Store closures could make their way back to the forefront of retail again.
From a current retail store base of 940,000 locations, at least 50,000 doors are estimated to close over the next five years, based on new data from UBS retail analyst Michael Lasser. That estimate presumes retail sales growth of 4 percent annually and e-commerce penetration up from 20 percent to 26 percent by Fiscal Year 2027. But a protracted recession where retail sales grow just 3 to 3.5 percent annually would place downward pressure on closures, raising the forecast to 70,000 to 90,000 locations.
The last time the tally for store closures shot up was in 2020, following the Covid outbreak when more than 11,000 fashion-related doors shuttered after many banners ended up in bankruptcy.
Post-Covid, the costs of doing business for retailers has gone up, mostly due to higher hourly wages, the largest component in running a store. And with retail rents per square foot also up 1.8 percent, the overall costs keep climbing, increasing the “hurdle rate to keep stores open.” This comes with an inflationary backdrop that is far from kind for retail in general.
Lasser and the UBS retail team, including softlines analyst Jay Sole, on Tuesday disclosed in a report that the pace of store consolidation is “set to accelerate” due to a slowdown in consumer spending, a reduction in the availability of credit and a rise in the penetration of e-commerce. That would mean a minimum of 5 percent fewer stores in the U.S., excluding gas and food service, by the end of 2027 and presuming there is no prolonged recession.
Who will benefit? Large, well-capitalized retailers such as Walmart, Target and Costco, or specialty chains with a unique point of differentiation, such as Academy Sports and Outdoors. Another that could take market share from weaker competitors exiting the market is Dick’s Sporting Goods. The analysts estimate that average sales per store is $5.7 million, putting $285 billion of retail sales “up for grabs,” presuming 50,000 doors close. If 26 percent of sales move online, that would leave $210 billion in sales, or $1,600 in annual spend per household, that could shift to retailers such as Walmart, Target or Costco. All three also have robust online channels, as well as enhanced digital fulfillment capabilities.

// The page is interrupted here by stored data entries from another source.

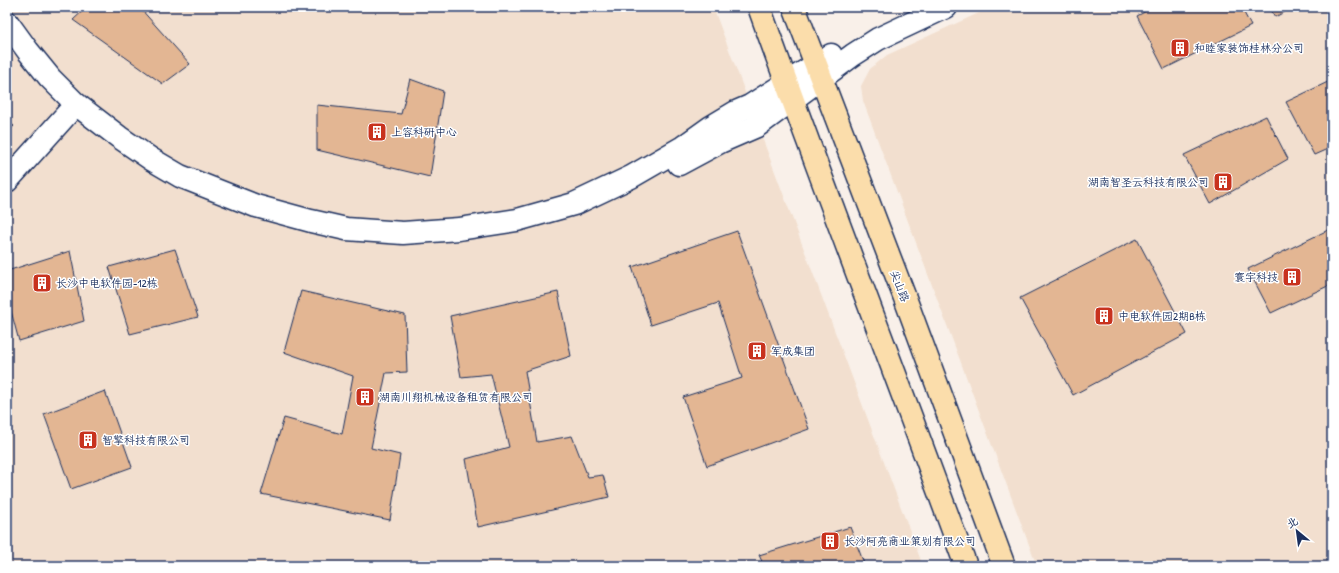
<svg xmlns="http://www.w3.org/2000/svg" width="1339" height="573" viewBox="0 0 1339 573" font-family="'Patrick Hand','LXGW WenKai TC',sans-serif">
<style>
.built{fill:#f2dfcf}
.building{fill:#e3b693;stroke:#1b2f5e}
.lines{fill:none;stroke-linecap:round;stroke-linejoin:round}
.street-casing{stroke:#1b2f5e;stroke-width:25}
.secondary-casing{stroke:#1b2f5e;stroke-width:25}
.primary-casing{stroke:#1b2f5e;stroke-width:25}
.street{stroke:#fff;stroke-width:22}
.secondary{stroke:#fff;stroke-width:22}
.primary{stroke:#fbddab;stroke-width:22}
.labels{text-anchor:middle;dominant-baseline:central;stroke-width:3;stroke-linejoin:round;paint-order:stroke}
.poi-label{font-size:11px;fill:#1b2f5e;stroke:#fff;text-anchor:start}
.street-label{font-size:11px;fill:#1b2f5e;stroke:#fff}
</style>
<rect width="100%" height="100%" fill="#f9f0e9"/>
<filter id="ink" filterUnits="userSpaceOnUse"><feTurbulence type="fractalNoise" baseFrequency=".025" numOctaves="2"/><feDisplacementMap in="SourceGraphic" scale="8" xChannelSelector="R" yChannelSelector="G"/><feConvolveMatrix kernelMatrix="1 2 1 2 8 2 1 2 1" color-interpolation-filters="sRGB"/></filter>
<g filter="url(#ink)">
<g class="built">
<path d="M 7,7 L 713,7 L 923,566 L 7,566 Z"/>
<path d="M 992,7 L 1332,7 L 1332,566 L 1037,566 L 863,101 L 861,86 L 870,69 L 887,55 Z"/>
</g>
<g class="building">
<path d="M 87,7 L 139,7 L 190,64 L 163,84 L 73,20 Z"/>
<path d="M 1154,7 L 1241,7 L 1251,26 L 1164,69 L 1137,16 Z"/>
<path d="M 1269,7 L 1294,7 L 1275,17 Z"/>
<path d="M 410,79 L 443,91 L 430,177 L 317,150 L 317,105 L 401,114 Z"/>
<path d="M 1332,80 L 1332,147 L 1314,155 L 1286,102 Z"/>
<path d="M 1266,116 L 1288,159 L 1210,204 L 1184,155 Z"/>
<path d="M 7,120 L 14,126 L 7,133 Z"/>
<path d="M 1330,229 L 1332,233 L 1332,284 L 1271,313 L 1248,269 Z"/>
<path d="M 737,231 L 809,429 L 707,466 L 683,397 L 742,378 L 718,303 L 651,325 L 632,267 Z"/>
<path d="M 1137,239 L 1187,334 L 1073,395 L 1020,298 Z"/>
<path d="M 175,249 L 198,317 L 130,334 L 109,267 Z"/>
<path d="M 70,251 L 84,321 L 19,341 L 7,296 L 7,271 Z"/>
<path d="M 301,291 L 405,315 L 407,372 L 386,373 L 371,448 L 400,455 L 390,520 L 261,494 L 284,418 L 342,434 L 353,376 L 284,352 Z"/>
<path d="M 558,292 L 571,356 L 525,371 L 537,442 L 572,436 L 588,477 L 603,475 L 609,497 L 478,527 L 466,459 L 509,447 L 491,374 L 461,377 L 450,316 Z"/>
<path d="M 105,391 L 132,467 L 71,489 L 44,414 Z"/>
<path d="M 7,396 L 12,412 L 7,413 Z"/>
<path d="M 850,527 L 865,566 L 764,566 L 759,555 Z"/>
</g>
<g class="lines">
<g class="street-casing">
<g id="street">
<path d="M 7,22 L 28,51 L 50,78 L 76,104 L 119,137 L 151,159 L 180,176 L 256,206 L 311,221 L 346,229 L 403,233 L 459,229 L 517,220 L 574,204 L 631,177 L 683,147 L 711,127 L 736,112 L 750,106 L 786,83"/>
<path d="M 679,164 L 720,142 L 757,126 L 792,100"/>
<path d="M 7,181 L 76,104"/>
</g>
</g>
<g class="secondary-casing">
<g id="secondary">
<path d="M 786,83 L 831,55"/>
<path d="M 792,100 L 853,55 L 878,39 L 946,7"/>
</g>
</g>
<g class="primary-casing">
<g id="primary">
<path d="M 759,7 C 826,194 898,379 966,566"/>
<path d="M 794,7 L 905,298 L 1004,566"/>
</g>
</g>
<use href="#street" class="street"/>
<use href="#secondary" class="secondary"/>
<use href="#primary" class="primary"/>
</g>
</g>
<defs>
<g id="building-square" transform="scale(1)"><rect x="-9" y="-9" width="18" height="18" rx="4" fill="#c8321e" stroke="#fff"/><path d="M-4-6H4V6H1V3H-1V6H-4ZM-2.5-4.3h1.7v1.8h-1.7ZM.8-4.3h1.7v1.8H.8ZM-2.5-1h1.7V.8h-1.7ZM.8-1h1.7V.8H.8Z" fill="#fff"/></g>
</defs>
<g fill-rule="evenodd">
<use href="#building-square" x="1180" y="48"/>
<use href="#building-square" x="377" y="132"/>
<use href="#building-square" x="1223" y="182"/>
<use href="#building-square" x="1292" y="277"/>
<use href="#building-square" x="42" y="283"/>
<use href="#building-square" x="1104" y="316"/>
<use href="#building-square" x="757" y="351"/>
<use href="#building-square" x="365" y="397"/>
<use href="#building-square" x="88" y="440"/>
<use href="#building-square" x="830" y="541"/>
</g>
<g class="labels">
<g class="poi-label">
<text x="1194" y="48">和睦家装饰桂林分公司</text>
<text x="391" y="132">上容科研中心</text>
<text x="1209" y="182" text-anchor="end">湖南智圣云科技有限公司</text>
<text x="1278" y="277" text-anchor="end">寰宇科技</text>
<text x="56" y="283">长沙中电软件园-12栋</text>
<text x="1118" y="316">中电软件园2期B栋</text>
<text x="771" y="351">军成集团</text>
<text x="379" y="397">湖南川翔机械设备租赁有限公司</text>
<text x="102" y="440">智擎科技有限公司</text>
<text x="844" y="541">长沙阿亮商业策划有限公司</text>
</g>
<g class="street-label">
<text transform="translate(900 286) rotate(69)">尖山路</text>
</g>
</g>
<rect width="1339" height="573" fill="none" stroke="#fff" stroke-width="24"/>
<rect x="12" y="12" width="1315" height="549" fill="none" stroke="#1b2f5e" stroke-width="1.5" filter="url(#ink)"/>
<g transform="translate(1297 531) rotate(331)" stroke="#ffffff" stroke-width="3" paint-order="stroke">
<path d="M0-3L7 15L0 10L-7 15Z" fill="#1b2f5e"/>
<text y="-6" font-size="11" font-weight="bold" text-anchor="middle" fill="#1b2f5e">北</text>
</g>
</svg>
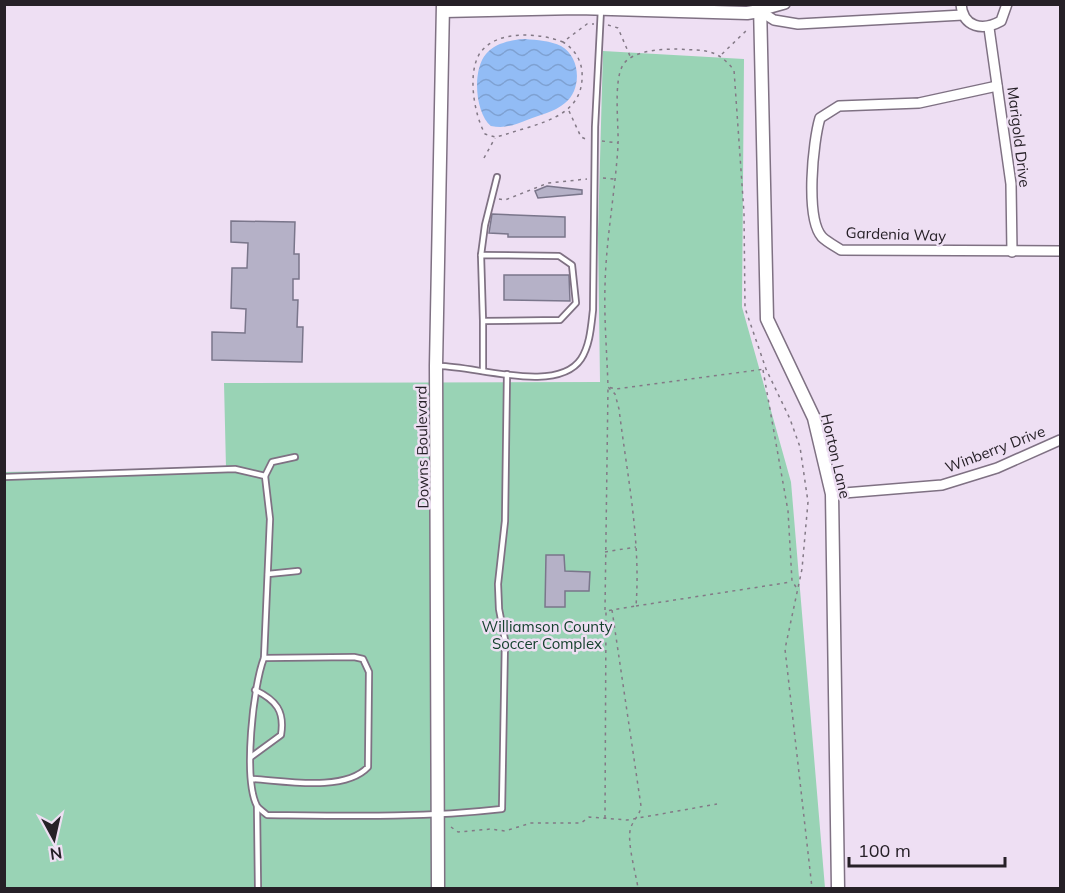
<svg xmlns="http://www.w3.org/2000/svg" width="1065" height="893" font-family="Mulish,sans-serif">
<defs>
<pattern id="water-waves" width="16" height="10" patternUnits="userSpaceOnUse" patternTransform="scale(1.5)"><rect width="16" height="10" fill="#92bcf5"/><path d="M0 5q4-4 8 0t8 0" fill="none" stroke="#7ea1d2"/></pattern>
</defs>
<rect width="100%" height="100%" fill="#eedff3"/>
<path fill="#99d3b5" d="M 603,51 L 744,59 L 742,307 L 791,482 L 825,888 L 5,888 L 5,472 L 226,468 L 224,383 L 600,382 L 598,233 Z"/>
<path fill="url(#water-waves)" d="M 525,39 C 537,40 551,41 561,46 C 581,57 582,90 565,103 C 555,112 539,115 527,120 C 514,125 505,129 491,126 C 475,113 472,70 486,54 C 495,43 511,40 525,39 Z"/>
<g fill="#b5b1c7" stroke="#7a768b" stroke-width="1.5">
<path d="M 547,186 L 582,190 L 582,194 L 538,198 L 535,191 Z"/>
<path d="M 492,214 L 565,217 L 565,237 L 508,237 L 508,234 L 489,233 Z"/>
<path d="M 231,221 L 295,222 L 294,254 L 299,254 L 299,279 L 293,279 L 293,300 L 298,300 L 297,327 L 303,327 L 302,362 L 212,360 L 212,332 L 245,333 L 246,309 L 231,308 L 232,268 L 247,268 L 248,243 L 231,242 Z"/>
<path d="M 504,275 L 569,275 L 570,301 L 504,300 Z"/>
<path d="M 546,555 L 564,555 L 565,571 L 590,572 L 589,591 L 565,591 L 565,607 L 545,607 Z"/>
</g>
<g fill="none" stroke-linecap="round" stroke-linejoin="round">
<g stroke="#7f7183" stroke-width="8">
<g id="service">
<path d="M 481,255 L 485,225 L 497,177"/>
<path d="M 438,366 C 473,365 557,395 581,359 C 590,345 591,327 593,310 L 595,127 L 601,9"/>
<path d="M 483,371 L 483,321 L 560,320 L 576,303 L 572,265 L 559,256 L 481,255 L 483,321"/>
<path d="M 265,476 L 272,462 L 295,457"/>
<path d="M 4,477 L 235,469 L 265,476 L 270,519 L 264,658"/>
<path d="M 268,574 L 298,571"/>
<path d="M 251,757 L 281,735 C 285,711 276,700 255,690"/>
<path d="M 253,779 C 285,781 345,792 368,767 L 369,672 L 363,659 L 354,657 L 264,658 C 253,686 243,779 257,806 C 259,809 264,812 267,815 C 346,816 423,818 502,809 L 505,640 L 499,609 L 498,584 L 505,521 L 507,374"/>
<path d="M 257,807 L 258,888"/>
</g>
</g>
<g stroke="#7f7183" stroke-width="12">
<g id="minor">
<path d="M 961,4 C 963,28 983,31 1001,21 L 1007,4"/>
<path d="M 760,11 L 774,20 L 798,24 L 963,15"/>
<path d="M 760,11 L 785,4"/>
<path d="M 989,28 L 1011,184 L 1012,252"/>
<path d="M 997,86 L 919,103 L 839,106 L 820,118 C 813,141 805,218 822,237 C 827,242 835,246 841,250 L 1060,251"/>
<path d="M 832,494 L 942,485 L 997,468 L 1060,440"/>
</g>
</g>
<g stroke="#7f7183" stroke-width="15">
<g id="tertiary">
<path d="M 760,4 L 767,319 L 814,418 L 832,494 L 838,888"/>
<path d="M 444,11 L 578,8 L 747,13 L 760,11"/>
<path d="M 438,888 L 436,366 L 443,4"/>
</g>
</g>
<g stroke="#837986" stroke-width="1.5" stroke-dasharray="3 4.5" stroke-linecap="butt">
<path d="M 608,25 L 618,28 L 630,56"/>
<path d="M 563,42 C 540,33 497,29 480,53 C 467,73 474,114 485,134 L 495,137 L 504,135 C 538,123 585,118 582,72 C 581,59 574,49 563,42 L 587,24 L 594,24"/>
<path d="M 722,54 L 749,28"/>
<path d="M 569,111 L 581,137 L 588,140"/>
<path d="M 602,141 L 618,143"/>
<path d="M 484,158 L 495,138"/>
<path d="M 603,178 L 614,179"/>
<path d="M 499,199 L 505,200 L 548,183 L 587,179"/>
<path d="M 763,370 L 788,511 L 792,581 L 796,587"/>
<path d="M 605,552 L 636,547"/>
<path d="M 636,606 L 791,582"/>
<path d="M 605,610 L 608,387 L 616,389 L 765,369"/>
<path d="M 612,610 L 641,806 C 640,815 634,819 631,827 C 626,840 636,874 638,888"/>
<path d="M 605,818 L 606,611 L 636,606 C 641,540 627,475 619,409 L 615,394 L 608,387 C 607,353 604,320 605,286 C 606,239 615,193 618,146 C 619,126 613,81 623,65 C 632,50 663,49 678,49 C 706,51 716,48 734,70 L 744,213 L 745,308 L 766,369 L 790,419 L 800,447 L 808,502 L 802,569 L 785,649 L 812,888"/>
<path d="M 451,827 L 458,832 L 491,829 L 505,831 L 531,823 L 581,823 L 589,817 L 627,820 L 717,804"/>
</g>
<use href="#service" stroke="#fff" stroke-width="4.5"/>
<use href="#minor" stroke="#fff" stroke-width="9"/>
<use href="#tertiary" stroke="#fff" stroke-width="12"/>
</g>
<g text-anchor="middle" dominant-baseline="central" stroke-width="5" stroke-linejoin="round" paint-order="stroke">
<g font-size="15" fill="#262027" stroke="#eedff3">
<text transform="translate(1019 137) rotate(83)">Marigold Drive</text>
<text transform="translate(896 234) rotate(2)">Gardenia Way</text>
<text transform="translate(422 447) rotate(-91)">Downs Boulevard</text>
<text transform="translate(995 449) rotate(-21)">Winberry Drive</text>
<text transform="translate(836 456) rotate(77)">Horton Lane</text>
</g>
<g font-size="15" fill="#16412e" stroke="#eedff3">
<text x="547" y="626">Williamson County<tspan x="547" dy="17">Soccer Complex</tspan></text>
</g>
</g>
<rect width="1065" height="893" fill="none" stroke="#262027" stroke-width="12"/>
<g transform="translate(54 839) rotate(172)" stroke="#eedff3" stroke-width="4.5" paint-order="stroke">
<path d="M0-4.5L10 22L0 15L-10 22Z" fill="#262027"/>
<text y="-9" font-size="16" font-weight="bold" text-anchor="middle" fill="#262027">N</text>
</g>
<path d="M849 857v9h156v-9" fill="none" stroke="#262027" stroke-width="3"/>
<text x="858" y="857" font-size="18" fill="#262027" stroke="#eedff3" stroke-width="4.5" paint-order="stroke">100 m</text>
</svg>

Not surprisingly, retailers most at risk for closure are smaller chains, and doors operated by independents due to their limited access to the capital needed to develop a robust omnichannel offering. UBS proprietary data indicated that smaller chains shed 40,000 stores in the past 10 years, while retailers with over 500 employees added 17,000 doors. The data points also show that store closures accelerated five quarters after banks began to pull back on credit. Currently, banks are reporting a 20 to 30 percent decline in willingness to make consumer installment loans, the UBS report said. The analysts see this as a leading indicator of store closures going forward. Households with less capital to spend on goods also mean fewer entrepreneurs will have the wherewithal to create new retail businesses.
By subsector, a minimum of 14,000 apparel and accessories stores—12 percent of the current base of 119,062 doors—could close, and that’s on top of the 10,612 doors that have shuttered since the first quarter of 2018. Going back to the fourth quarter of 2007, the apparel store base has declined 17 percent.
In addition, 4,000 home furnishings locations, or 9 percent of the current base of 47,769 could close, on top of the 2,142 closures since the first quarter of 2018. The count for home furnishings is high because furniture and bedding are discretionary categories that have a high percentage of sales that are financed, the UBS analysts concluded.
Most at risk are retailers with a large number of stores in shopping malls. And within softlines, store closures at department stores and specialty retailers are expected to surpass the recent trend in store openings. That would mean brands that have a strong direct-to-consumer focus such as Nike and Levi Strauss should do well. Also cited was American Eagle Outfitters, considered a strong omnichannel retailer.
“We remain bearish on Nordstrom, Kohl’s, Macy’s and Dillard’s,” the analysts concluded. Regional chains, mostly with locations in shopping malls, are expected to “continue closing stores and potentially go out of business,” the report said. Meanwhile, department stores are expected to continue to lose customers to off-price retailers.